(Items listed in a dataset)

■ ■ ■

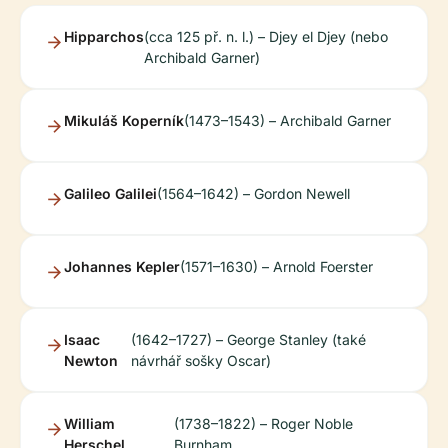
Hipparchos
(cca 125 př. n. l.) – Djey el Djey (nebo
Archibald Garner)
Mikuláš Koperník
(1473–1543) – Archibald Garner
Galileo Galilei
(1564–1642) – Gordon Newell
Johannes Kepler
(1571–1630) – Arnold Foerster
Isaac
(1642–1727) – George Stanley (také
Newton
návrhář sošky Oscar)
William
(1738–1822) – Roger Noble
Herschel
Burnham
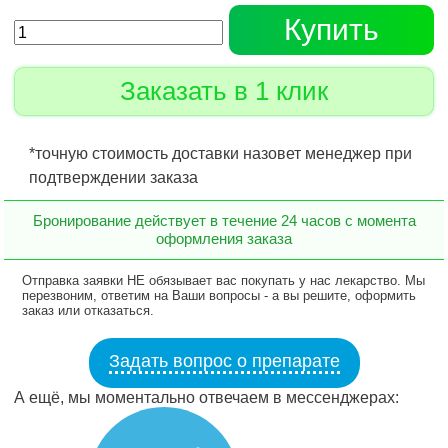
Купить
Заказать в 1 клик
*точную стоимость доставки назовет менеджер при
подтверждении заказа
Бронирование действует в течение 24 часов с момента
оформления заказа
Отправка заявки НЕ обязывает вас покупать у нас лекарство. Мы
перезвоним, ответим на Ваши вопросы - а вы решите, оформить
заказ или отказаться.
Задать вопрос о препарате
А ещё, мы моментально отвечаем в мессенджерах:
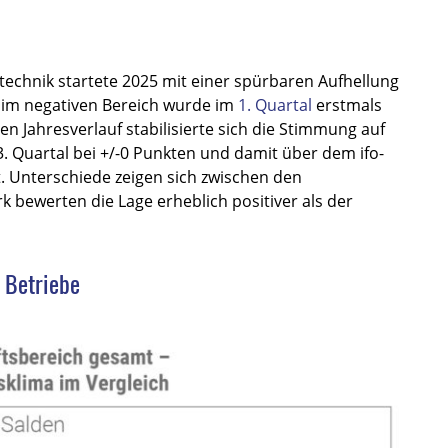
echnik startete 2025 mit einer spürbaren Aufhellung
 im negativen Bereich wurde im
1. Quartal
erstmals
ren Jahresverlauf stabilisierte sich die Stimmung auf
. Quartal bei +/-0 Punkten und damit über dem ifo-
. Unterschiede zeigen sich zwischen den
 bewerten die Lage erheblich positiver als der
e Betriebe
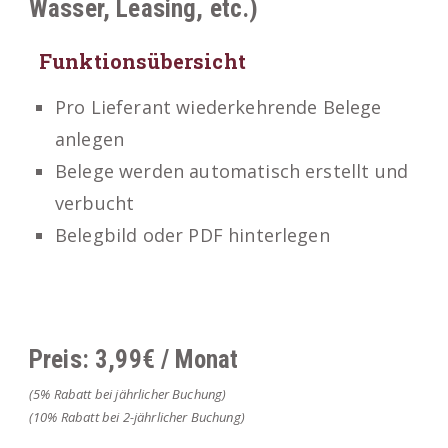
Wasser, Leasing, etc.)
Funktionsübersicht
Pro Lieferant wiederkehrende Belege
anlegen
Belege werden automatisch erstellt und
verbucht
Belegbild oder PDF hinterlegen
Preis: 3,99€ / Monat
(5% Rabatt bei jährlicher Buchung)
(10% Rabatt bei 2-jährlicher Buchung)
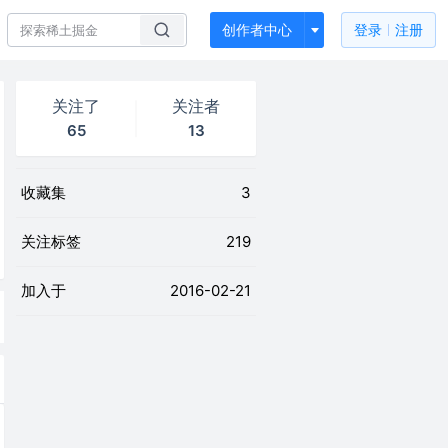
创作者中心
登录
注册
关注了
关注者
65
13
收藏集
3
关注标签
219
加入于
2016-02-21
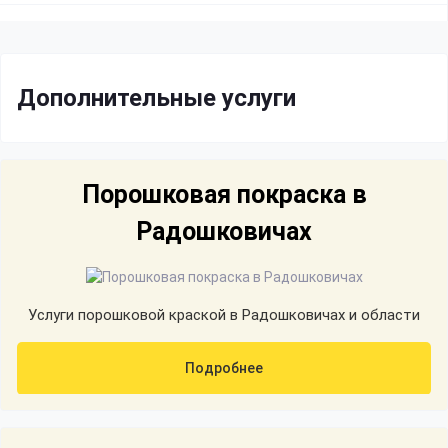
Дополнительные услуги
Порошковая покраска в
Радошковичах
Услуги порошковой краской в Радошковичах и области
Подробнее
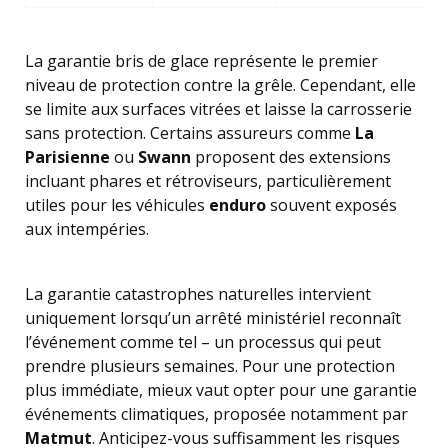
La garantie bris de glace représente le premier
niveau de protection contre la grêle. Cependant, elle
se limite aux surfaces vitrées et laisse la carrosserie
sans protection. Certains assureurs comme
La
Parisienne
ou
Swann
proposent des extensions
incluant phares et rétroviseurs, particulièrement
utiles pour les véhicules
enduro
souvent exposés
aux intempéries.
La garantie catastrophes naturelles intervient
uniquement lorsqu’un arrêté ministériel reconnaît
l’événement comme tel – un processus qui peut
prendre plusieurs semaines. Pour une protection
plus immédiate, mieux vaut opter pour une garantie
événements climatiques, proposée notamment par
Matmut
. Anticipez-vous suffisamment les risques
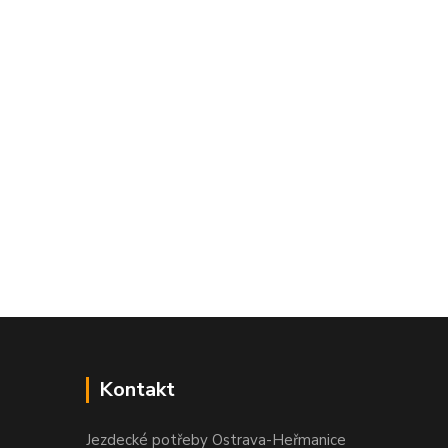
Kontakt
Jezdecké potřeby Ostrava-Heřmanice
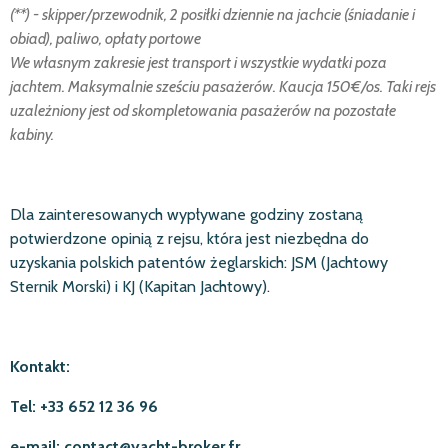
(**) - skipper/przewodnik, 2 posiłki dziennie na jachcie (śniadanie i
obiad), paliwo, opłaty portowe
We własnym zakresie jest transport i wszystkie wydatki poza
jachtem. Maksymalnie sześciu pasażerów. Kaucja 150€/os. Taki rejs
uzależniony jest od skompletowania pasażerów na pozostałe
kabiny.
Dla zainteresowanych wypływane godziny zostaną
potwierdzone opinią z rejsu, która jest niezbędna do
uzyskania polskich patentów żeglarskich: JSM (Jachtowy
Sternik Morski) i KJ (Kapitan Jachtowy).
Kontakt:
Tel: +33 652 12 36 96
e-mail:
contact@yacht-broker.fr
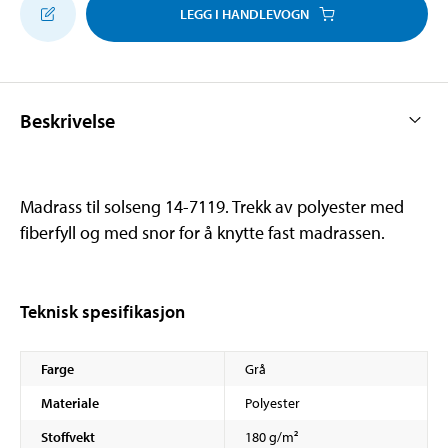
LEGG I HANDLEVOGN
Beskrivelse
Madrass til solseng 14-7119. Trekk av polyester med
fiberfyll og med snor for å knytte fast madrassen.
Teknisk spesifikasjon
Farge
Grå
Materiale
Polyester
Stoffvekt
180 g/m²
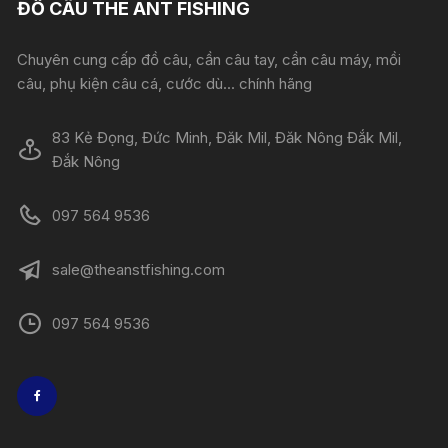
ĐỒ CÂU THE ANT FISHING
Chuyên cung cấp đồ câu, cần câu tay, cần câu máy, mồi
câu, phụ kiện câu cá, cước dù... chính hãng
83 Kẻ Đọng, Đức Minh, Đăk Mil, Đăk Nông Đắk Mil,
Đắk Nông
097 564 9536
sale@theanstfishing.com
097 564 9536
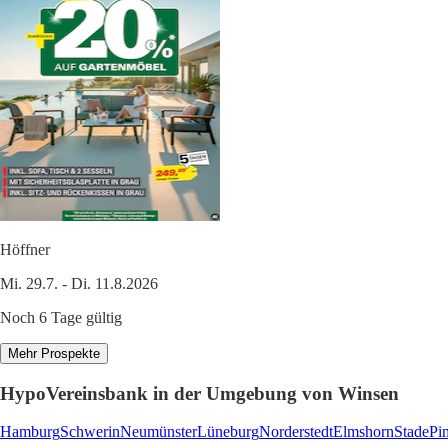
Höffner
Mi. 29.7. - Di. 11.8.2026
Noch 6 Tage gültig
Mehr Prospekte
HypoVereinsbank in der Umgebung von Winsen
Hamburg
Schwerin
Neumünster
Lüneburg
Norderstedt
Elmshorn
Stade
Pi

■ ■ ■

Show every line above in which the word "Nông" appears.

*Your response*.
83 Kẻ Đọng, Đức Minh, Đăk Mil, Đăk Nông Đắk Mil,
Đắk Nông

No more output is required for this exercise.